Günlerdir Cindy'le konuşmuyorduk. Aida ile okula gidip geliyor, Cindy'nin Martin'le mutluluğunu izliyordum. Fred'in dediğine göre henüz sevgili değillermiş. Ama Martin çok hoşlanıyormuş Cindy'den. Cindy ise Martin'e karşı boş değilmiş. Bunu duyunca kalbimin acısını bütün bedenimde hissetmiştim.

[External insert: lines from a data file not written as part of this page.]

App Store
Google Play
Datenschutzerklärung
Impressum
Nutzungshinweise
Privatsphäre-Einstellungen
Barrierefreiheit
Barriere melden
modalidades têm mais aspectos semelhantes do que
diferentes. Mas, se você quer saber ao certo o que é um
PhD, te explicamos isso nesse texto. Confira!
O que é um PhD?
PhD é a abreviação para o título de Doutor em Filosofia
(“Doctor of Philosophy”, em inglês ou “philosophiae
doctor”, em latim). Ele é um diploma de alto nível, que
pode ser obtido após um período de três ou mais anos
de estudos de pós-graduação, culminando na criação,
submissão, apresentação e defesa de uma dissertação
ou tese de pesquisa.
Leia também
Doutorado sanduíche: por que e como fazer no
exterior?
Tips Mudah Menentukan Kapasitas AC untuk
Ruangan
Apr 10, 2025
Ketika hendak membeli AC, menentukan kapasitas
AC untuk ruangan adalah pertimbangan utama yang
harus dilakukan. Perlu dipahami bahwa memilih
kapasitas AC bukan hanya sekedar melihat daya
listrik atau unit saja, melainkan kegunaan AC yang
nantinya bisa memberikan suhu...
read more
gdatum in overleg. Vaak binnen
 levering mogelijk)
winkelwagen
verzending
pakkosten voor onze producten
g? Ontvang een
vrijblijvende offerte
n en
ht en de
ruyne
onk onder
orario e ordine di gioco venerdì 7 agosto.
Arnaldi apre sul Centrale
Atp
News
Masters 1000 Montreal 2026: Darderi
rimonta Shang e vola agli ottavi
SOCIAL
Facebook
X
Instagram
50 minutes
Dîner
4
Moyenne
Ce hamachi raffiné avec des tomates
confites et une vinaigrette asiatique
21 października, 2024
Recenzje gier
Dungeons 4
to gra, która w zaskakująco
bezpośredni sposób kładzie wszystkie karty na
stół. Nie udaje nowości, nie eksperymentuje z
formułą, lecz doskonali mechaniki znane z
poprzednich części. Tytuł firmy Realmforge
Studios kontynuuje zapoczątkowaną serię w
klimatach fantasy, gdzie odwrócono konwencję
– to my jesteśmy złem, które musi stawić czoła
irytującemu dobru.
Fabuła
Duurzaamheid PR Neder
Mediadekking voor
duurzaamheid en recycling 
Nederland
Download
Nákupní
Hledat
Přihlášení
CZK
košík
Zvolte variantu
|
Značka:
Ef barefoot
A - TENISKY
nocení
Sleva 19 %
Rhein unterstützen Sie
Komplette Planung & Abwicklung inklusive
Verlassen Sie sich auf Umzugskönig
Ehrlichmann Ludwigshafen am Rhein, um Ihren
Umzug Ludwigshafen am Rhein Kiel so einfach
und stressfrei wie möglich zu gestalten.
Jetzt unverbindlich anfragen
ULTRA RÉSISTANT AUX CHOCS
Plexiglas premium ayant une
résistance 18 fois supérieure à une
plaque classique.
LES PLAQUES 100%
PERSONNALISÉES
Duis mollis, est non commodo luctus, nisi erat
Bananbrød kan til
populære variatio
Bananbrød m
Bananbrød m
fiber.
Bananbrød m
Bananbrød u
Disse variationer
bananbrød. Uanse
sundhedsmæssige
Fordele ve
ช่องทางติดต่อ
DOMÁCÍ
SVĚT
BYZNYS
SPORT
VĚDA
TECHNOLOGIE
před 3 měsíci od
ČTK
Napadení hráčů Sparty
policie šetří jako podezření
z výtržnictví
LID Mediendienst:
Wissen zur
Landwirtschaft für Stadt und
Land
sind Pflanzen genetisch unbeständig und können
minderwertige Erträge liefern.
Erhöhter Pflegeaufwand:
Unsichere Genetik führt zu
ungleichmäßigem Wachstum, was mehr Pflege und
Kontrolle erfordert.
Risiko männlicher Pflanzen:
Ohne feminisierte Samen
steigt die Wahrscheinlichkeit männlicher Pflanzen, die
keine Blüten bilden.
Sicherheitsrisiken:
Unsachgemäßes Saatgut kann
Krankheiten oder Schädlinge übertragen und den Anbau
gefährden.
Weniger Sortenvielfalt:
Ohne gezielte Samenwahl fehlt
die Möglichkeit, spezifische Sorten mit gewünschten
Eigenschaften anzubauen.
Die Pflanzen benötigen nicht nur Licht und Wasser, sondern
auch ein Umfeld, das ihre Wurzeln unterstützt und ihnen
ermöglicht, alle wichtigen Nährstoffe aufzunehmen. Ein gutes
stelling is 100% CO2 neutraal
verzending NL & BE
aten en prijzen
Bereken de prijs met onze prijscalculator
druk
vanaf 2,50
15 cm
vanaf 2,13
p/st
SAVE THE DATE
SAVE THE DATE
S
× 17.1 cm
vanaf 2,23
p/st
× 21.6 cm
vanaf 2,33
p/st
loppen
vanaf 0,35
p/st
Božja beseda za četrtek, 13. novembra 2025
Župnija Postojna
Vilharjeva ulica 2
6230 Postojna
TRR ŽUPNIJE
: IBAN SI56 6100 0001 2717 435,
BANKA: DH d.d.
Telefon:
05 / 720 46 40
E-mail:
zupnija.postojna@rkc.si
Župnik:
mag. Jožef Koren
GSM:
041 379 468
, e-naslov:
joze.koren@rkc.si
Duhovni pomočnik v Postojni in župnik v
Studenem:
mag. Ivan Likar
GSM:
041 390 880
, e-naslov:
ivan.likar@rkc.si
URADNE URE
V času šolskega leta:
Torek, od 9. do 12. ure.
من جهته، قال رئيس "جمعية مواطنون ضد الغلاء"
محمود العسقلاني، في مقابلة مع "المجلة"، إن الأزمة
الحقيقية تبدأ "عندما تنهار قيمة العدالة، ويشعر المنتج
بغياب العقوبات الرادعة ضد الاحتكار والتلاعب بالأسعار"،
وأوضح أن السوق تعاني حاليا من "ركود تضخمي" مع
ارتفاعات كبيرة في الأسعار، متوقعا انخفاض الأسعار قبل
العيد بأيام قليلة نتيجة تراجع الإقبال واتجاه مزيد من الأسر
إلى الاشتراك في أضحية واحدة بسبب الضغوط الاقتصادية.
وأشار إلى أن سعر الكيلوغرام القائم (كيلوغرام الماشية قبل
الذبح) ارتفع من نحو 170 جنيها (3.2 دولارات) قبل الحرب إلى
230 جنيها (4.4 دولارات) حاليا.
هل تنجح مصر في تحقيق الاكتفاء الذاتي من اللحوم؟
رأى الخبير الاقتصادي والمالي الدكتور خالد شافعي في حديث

Okulda Aida'yla otururken, Cindy geldi yanımıza. Tekti. Yanında Martin yoktu. Şaşırdım onu tek gördüğüme. Son günlerde Martin'le siyam ikizleri gibi ayrılmıyorlardı.

"Oo Cindy hanım sizi tek görebilmek ne büyük şeref." dedim alayla. Sarı saçlarını geriye atıp gülümsedi.

"Martin'in dersi var. Eh, siz de arkadaşımsınız. Epeydir konuşmuyoruz. Hal hatır sormak istedim." dedi, karşımdaki sandalyeye yerleşirken. Tek kalmak istemiyorum demiyordu da...

"Yoksa tek kalmak mı istemedin? Martin derste olunca mı aklına geldi eski dostların?" diye sordum sakin bir şekilde. Yapmacık bir şekilde gülümseyip bana baktı.

"Psikolojide sana ne deniyor biliyor musun Alice? Şizofren deniyor. Kafanda kurup kurup kendin inanıyorsun. Bu şekilde devam edersen yanında kimse kalmayacak." dedi ve kalktı masadan.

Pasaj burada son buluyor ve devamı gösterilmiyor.